| The Google SRE book offers the following as one of the reasons to not gun for 100% reliability (emphasis added): > users typically don’t notice the difference between high reliability and extreme reliability in a service, because the user experience is dominated by less reliable components like the cellular network or the device they are working with. Put simply, a user on a 99% reliable smartphone cannot tell the difference between 99.99% and 99.999% service reliability! I've been on a shaky relationship with my ISP of late. What brought me to this thread today is that I couldn't push to Github. Notably this isn't covered by their downtime report so, going by the available facts, it's _probably_ not Github's fault I couldn't push; and I've just been on my daily stand-up call and I got disconnected so frequently. But looking beyond today's available facts, odds are there's a bigger problem GH is not mentioning in their status page.

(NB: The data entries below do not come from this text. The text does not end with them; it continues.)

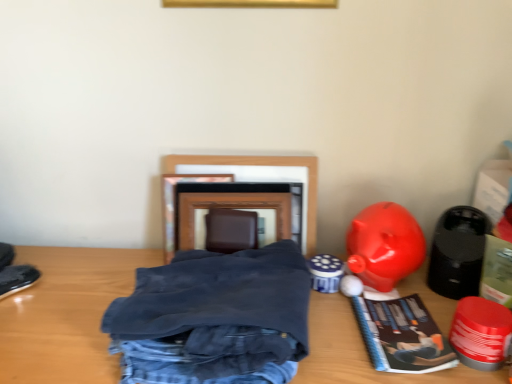
You are a GUI agent. You are given a task and a screenshot of the screen. Output one action in this format:
    pyautogui.click(x=<x>, y=<y>)
    Task: Click on the empty space that is in between matte paper book at lower right and dark blue cotton pants at center
    This screenshot has height=384, width=512.
    Given the screenshot: What is the action you would take?
    pyautogui.click(x=339, y=340)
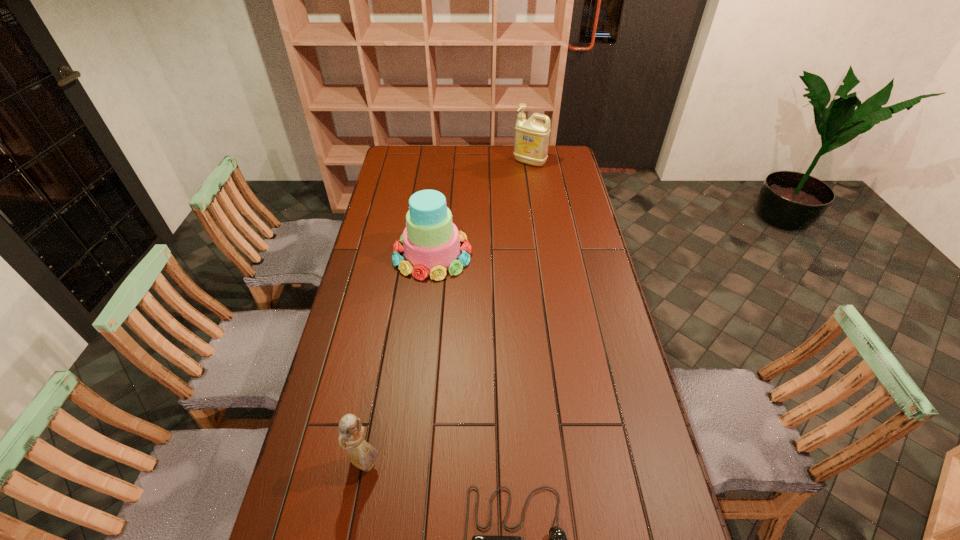
Identify the location of the farthest object. (531, 142).

Image resolution: width=960 pixels, height=540 pixels. Find the location of `cake`. cake is located at coordinates (430, 240).

Locate an element on the screen. The height and width of the screenshot is (540, 960). figurine is located at coordinates (362, 455).

Locate an element on the screen. The image size is (960, 540). the second nearest object is located at coordinates (362, 455).

The height and width of the screenshot is (540, 960). I want to click on blank space located 0.220m on the left of the detergent, so click(468, 162).

At what (x,y) coordinates should I click in order to perform the action: click on vacant space located on the back of the cake. Please return your answer as a coordinate pair (x, y). Looking at the image, I should click on (438, 211).

You are a GUI agent. You are given a task and a screenshot of the screen. Output one action in this format:
    pyautogui.click(x=<x>, y=<y>)
    Task: Click on the free region located 0.260m on the front-facing side of the second shortest object
    
    Given the screenshot: What is the action you would take?
    pyautogui.click(x=482, y=463)

Locate an element on the screen. The height and width of the screenshot is (540, 960). object located at the far edge is located at coordinates (531, 142).

Image resolution: width=960 pixels, height=540 pixels. In order to click on cake that is positioned at the left edge in this screenshot , I will do `click(430, 240)`.

The height and width of the screenshot is (540, 960). What are the coordinates of `figurine positioned at the left edge` in the screenshot? It's located at (362, 455).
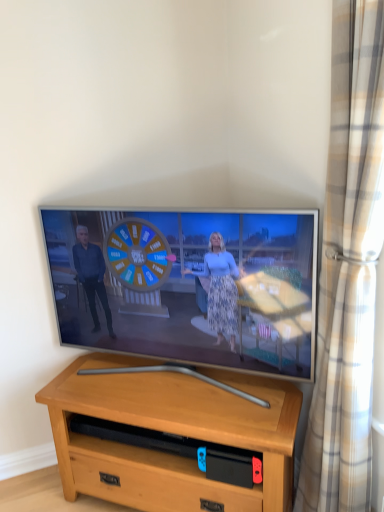
Measure the distance between point (330, 423) and camera.

Point (330, 423) and camera are 1.40 meters apart from each other.

The width and height of the screenshot is (384, 512). Describe the element at coordinates (187, 285) in the screenshot. I see `flat screen tv at center` at that location.

What do you see at coordinates (171, 432) in the screenshot?
I see `light brown wood desk at center` at bounding box center [171, 432].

They say the current incident has to do with "unauthorized users" and I wonder if pushing a commit from my IDE client counts as an operation from an "unauthorized user" as I still have to authorize with my SSH key. It's just insane I can't decide which between Github or German o2 should be the more reliable service! |
I think there's 3 big themes with this, thought not
1. LLM tools have added considerable load.
2. LLM used by developers to increase velocity seem to be leading more outages. This calls into question the increased velocity.
3. Roadmaps focused on pushing features that aren't reliability problems. i.e. github moving to azure, or adding AI features.
All these same problems happen to orgs with other fads that aren't AI. Following fads is not good engineering.